The difference between data science consultants and a data science team at a company depending on machine learning (ML) solutions is significant. In the first instance, the consultants need to have a good understanding of both the business and technology. In the second, the company’s data scientists must follow the established, well-documented process.
That well-documented process involves selecting, cleaning and generating representative samples. It also involves prototyping solutions and assessing them, training the approved prototype candidates at scales with large compute power and data, validating the training model results on simulated scenarios using testing data and, finally, deploying the best performance model into production to produce results in real-time or periodically. Not to mention the continuous monitoring and operation of all deployed ML solutions.
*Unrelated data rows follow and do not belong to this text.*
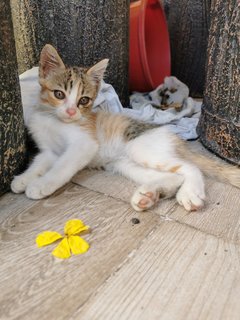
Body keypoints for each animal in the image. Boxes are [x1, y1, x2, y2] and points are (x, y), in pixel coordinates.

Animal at [11, 43, 240, 211]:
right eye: (59, 94)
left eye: (84, 100)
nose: (71, 112)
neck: (53, 118)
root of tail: (173, 136)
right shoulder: (49, 151)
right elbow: (40, 163)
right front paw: (23, 180)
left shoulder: (83, 144)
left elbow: (62, 166)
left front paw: (41, 185)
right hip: (123, 163)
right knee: (173, 176)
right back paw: (148, 195)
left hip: (140, 147)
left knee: (190, 167)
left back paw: (190, 193)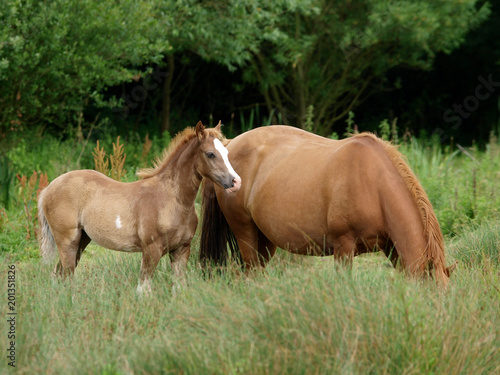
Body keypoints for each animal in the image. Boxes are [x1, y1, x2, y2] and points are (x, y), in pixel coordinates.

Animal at [39, 122, 242, 294]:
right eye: (210, 154)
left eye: (226, 152)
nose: (235, 182)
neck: (173, 200)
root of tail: (48, 188)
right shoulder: (151, 250)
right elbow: (144, 290)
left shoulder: (181, 249)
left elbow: (179, 287)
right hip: (68, 241)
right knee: (66, 275)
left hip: (82, 240)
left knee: (59, 275)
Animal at [201, 125, 456, 286]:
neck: (373, 184)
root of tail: (230, 145)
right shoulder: (343, 247)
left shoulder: (392, 248)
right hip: (245, 233)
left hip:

At Lyft, for example, the mobile app is able to send several GPS coordinates to the platform. Internally, a data processing job calculates the exact location of the client. Next, possessing this information, an algorithm predicts the client destination based on the rider’s history. Following that, a payment method is suggested. If there are multiple cards registered, and depending on the trip the client is taking – business or personal – it can also run ML models to identify the best driver to dispatch and can estimate the ETA for the driver to reach the client’s location. If a shared ride is selected, it can pick the best passenger matches that would not delay the ride.
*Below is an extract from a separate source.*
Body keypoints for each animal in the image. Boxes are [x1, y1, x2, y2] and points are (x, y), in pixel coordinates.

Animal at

However, a data science consultant team needs to implement a different process in order to create a documented and established process at the end of the project, depending on the project requirements. Our process has three stages, the first stage is called “design and experiment,” the second stage is called “build pipelines,” the third stage is called “productionalization”. The data science consulting team members not only need to identify the best features, build model prototypes, assess the prototypes, and train and serve the model at scale, but they also need to implement the whole infrastructure and tools that are going to be used and maintained by the client.
At Pythian, for instance, the enterprise data science team is responsible for architecting and implementing solutions. The team is able to make design decisions and establish the methods to be followed in order to successfully achieve the business results. Last but not least, they share Pythian’s experience and train the client team, collaborating on the development phase and operating the delivered solution according to the best practices in the market, creating confidence between the team and the client for engaging in future opportunities.